Exercises to complete »
1. Answer the three questions below using the forum post on priestly celibacy, one line each.
(a) What does the post say will make the priest shortage worse?
(b) What single change does the writer say could eliminate the shortage?
(c) What does the post say many Protestant churches allow?
2. State whether each statement below agrees with the forum post on priestly celibacy, answering yes or no and quoting the words of the post that decide it.
(a) The post expects the priest shortage in the United States to ease over time.
(b) The post calls "married to the Church" a pious expression with no basis in Church teaching.
(c) The post says Protestant churches with married ministers have growing numbers of men entering that calling.

Supplied text »
━━━━━━━━━━━━━━━━━━━━

I am sure this topic has been discussed many times on these forums, but (in light of today’s first reading) I just wanted to offer my two cents…
First of all, every honest person must acknowledge that we have a shortage of priests in the United States that is only likely to get worse as aging priests retire. This places an increasing burden on the shoulders of those who do answer the call to the celibate priesthood, and who must do more and more work to minister to all the faithful, covering entire parishes (or sometimes more than one) by themselves, etc.
Secondly, I think any honest person must also admit that we could eliminate this priest shortage with one change to church discipline that would in no way contradict the doctrines of the Church: make celibacy optional for priests.
I have heard many arguments against this:
Priests are “married to the Church”, so they can’t also be married to a woman, etc.
— This is a pious expression that has no basis in Church teaching. Many priests have been and currently are married while fulfilling their priestly duties.
Many Protestant churches allow married ministers. They still have declining numbers of men pursuing that calling.

━━━━━━━━━━━━━━━━━━━━

Raw data »
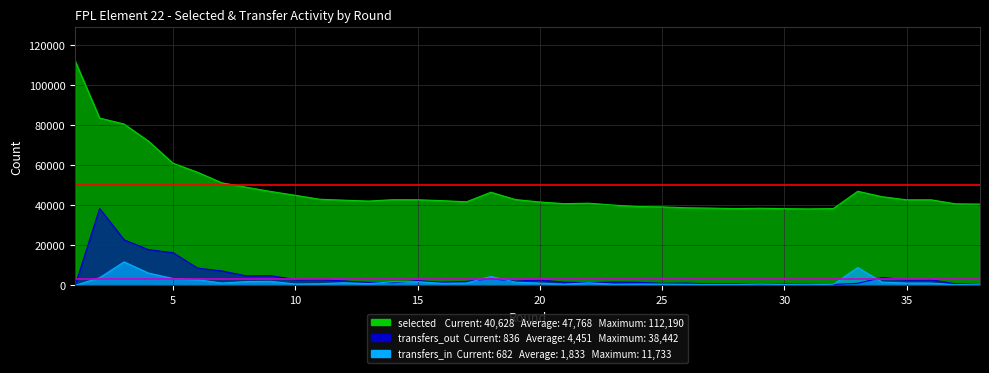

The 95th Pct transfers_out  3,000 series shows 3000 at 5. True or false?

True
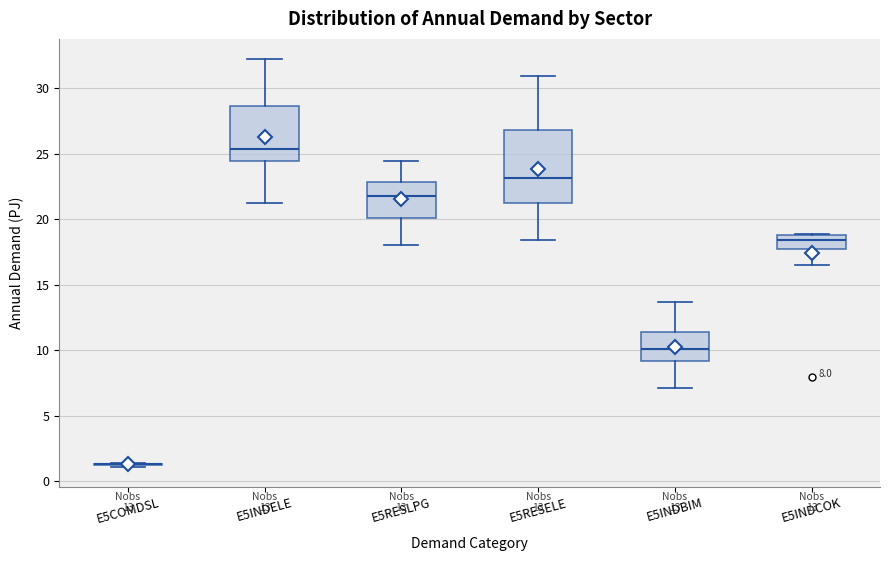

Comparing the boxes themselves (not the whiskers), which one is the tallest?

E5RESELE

━━━━━━━━━━━━━━━━━━━━

Responses per task »
1.
(a) Aging priests retiring.
(b) Making celibacy optional for priests.
(c) Married ministers.

2.
(a) No: "only likely to get worse as aging priests retire"
(b) Yes: "This is a pious expression that has no basis in Church teaching."
(c) No: "They still have declining numbers of men pursuing that calling."